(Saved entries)
━━━━━━━━━━━━━━━━

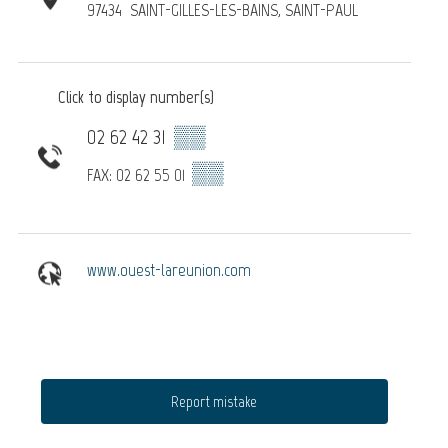
97434
SAINT-GILLES-LES-BAINS, SAINT-PAUL
Click to display number(s)
02 62 42 31
▒▒
▒▒
FAX: 02 62 55 01
www.ouest-lareunion.com
Report mistake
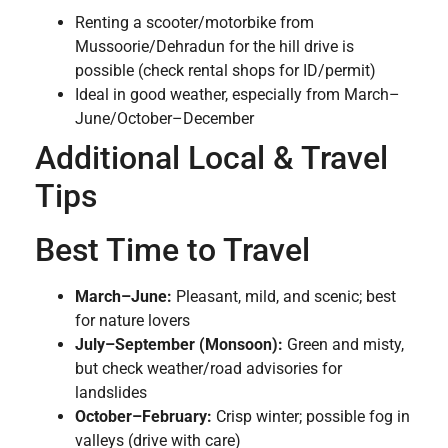
Renting a scooter/motorbike from
Mussoorie/Dehradun for the hill drive is
possible (check rental shops for ID/permit)
Ideal in good weather, especially from March–
June/October–December
Additional Local & Travel
Tips
Best Time to Travel
March–June:
Pleasant, mild, and scenic; best
for nature lovers
July–September (Monsoon):
Green and misty,
but check weather/road advisories for
landslides
October–February:
Crisp winter; possible fog in
valleys (drive with care)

━━━━━━━━━━━━━━━━

Copy every line of text in the listing above word for word, without the pictures.

**Exercise output**.
97434
SAINT-GILLES-LES-BAINS, SAINT-PAUL
Click to display number(s)
02 62 42 31
▒▒
▒▒
FAX: 02 62 55 01
www.ouest-lareunion.com
Report mistake
Renting a scooter/motorbike from
Mussoorie/Dehradun for the hill drive is
possible (check rental shops for ID/permit)
Ideal in good weather, especially from March–
June/October–December
Additional Local & Travel
Tips
Best Time to Travel
March–June:
Pleasant, mild, and scenic; best
for nature lovers
July–September (Monsoon):
Green and misty,
but check weather/road advisories for
landslides
October–February:
Crisp winter; possible fog in
valleys (drive with care)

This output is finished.